Directions for this task:
In the data below, find every line with the word "game" and copy it out.

Saved data entries:
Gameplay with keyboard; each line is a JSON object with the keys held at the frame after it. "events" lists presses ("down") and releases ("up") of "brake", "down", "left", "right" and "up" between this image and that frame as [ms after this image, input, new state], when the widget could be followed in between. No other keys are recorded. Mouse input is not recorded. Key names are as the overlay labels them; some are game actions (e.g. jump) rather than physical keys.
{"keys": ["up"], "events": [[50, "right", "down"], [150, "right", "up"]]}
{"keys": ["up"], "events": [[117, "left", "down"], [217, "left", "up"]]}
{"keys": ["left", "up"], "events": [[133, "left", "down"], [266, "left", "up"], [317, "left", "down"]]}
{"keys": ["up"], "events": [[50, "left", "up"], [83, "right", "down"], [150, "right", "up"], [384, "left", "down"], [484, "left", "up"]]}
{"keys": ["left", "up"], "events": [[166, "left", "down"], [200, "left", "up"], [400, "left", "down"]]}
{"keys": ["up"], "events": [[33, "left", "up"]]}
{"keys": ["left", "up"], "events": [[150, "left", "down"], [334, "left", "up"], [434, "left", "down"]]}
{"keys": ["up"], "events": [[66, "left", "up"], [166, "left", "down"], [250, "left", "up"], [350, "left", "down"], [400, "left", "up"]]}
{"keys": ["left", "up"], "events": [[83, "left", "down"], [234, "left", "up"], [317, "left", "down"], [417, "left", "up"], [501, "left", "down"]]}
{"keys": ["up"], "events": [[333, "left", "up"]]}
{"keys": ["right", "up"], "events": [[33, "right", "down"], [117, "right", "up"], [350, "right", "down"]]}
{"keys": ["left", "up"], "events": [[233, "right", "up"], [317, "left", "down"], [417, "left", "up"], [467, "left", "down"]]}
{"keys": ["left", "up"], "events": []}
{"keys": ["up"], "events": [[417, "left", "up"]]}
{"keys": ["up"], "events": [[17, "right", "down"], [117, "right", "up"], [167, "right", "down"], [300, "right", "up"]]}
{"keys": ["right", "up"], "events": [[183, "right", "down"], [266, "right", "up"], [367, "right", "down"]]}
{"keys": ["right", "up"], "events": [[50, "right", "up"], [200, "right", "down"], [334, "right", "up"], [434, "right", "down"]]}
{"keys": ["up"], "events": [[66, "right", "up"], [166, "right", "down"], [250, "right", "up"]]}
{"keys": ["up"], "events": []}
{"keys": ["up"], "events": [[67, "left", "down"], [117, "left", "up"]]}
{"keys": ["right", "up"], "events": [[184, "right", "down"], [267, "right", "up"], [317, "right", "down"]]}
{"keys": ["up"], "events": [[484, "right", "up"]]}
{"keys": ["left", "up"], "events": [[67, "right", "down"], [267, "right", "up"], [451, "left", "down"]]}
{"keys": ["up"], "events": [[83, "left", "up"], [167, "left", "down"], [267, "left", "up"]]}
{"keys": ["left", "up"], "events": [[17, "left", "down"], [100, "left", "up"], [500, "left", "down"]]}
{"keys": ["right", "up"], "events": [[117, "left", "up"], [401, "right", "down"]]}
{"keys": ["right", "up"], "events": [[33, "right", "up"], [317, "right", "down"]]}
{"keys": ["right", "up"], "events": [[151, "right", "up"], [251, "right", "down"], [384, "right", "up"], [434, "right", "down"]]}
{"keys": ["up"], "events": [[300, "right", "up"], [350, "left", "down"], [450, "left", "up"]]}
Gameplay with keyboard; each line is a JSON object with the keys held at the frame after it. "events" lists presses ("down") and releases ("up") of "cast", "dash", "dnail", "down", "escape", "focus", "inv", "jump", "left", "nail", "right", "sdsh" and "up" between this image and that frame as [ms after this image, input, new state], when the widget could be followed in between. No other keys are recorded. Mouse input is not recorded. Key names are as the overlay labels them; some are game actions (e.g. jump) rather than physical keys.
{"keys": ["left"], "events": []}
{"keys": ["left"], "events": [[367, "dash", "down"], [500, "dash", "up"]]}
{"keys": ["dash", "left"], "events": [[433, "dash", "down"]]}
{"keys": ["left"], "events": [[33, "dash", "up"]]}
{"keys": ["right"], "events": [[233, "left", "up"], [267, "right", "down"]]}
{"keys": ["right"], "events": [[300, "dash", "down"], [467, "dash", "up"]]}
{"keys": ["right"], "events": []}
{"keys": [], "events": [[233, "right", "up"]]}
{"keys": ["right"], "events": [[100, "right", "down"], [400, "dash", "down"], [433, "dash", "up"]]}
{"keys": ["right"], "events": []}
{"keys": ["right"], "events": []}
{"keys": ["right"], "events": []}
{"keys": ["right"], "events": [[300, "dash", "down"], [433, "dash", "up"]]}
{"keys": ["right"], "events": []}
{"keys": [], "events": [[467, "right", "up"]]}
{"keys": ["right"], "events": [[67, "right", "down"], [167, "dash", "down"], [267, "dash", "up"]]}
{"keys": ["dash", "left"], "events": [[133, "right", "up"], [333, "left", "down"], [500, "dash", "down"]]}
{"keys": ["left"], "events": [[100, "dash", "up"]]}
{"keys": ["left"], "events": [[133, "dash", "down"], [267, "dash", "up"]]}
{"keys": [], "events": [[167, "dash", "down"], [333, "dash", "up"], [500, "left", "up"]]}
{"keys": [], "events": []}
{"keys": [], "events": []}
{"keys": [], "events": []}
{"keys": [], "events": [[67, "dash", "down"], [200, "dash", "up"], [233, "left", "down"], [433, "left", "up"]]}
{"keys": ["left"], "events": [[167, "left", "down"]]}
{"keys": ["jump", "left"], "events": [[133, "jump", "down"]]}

Exercise solution:
Gameplay with keyboard; each line is a JSON object with the keys held at the frame after it. "events" lists presses ("down") and releases ("up") of "brake", "down", "left", "right" and "up" between this image and that frame as [ms after this image, input, new state], when the widget could be followed in between. No other keys are recorded. Mouse input is not recorded. Key names are as the overlay labels them; some are game actions (e.g. jump) rather than physical keys.
Gameplay with keyboard; each line is a JSON object with the keys held at the frame after it. "events" lists presses ("down") and releases ("up") of "cast", "dash", "dnail", "down", "escape", "focus", "inv", "jump", "left", "nail", "right", "sdsh" and "up" between this image and that frame as [ms after this image, input, new state], when the widget could be followed in between. No other keys are recorded. Mouse input is not recorded. Key names are as the overlay labels them; some are game actions (e.g. jump) rather than physical keys.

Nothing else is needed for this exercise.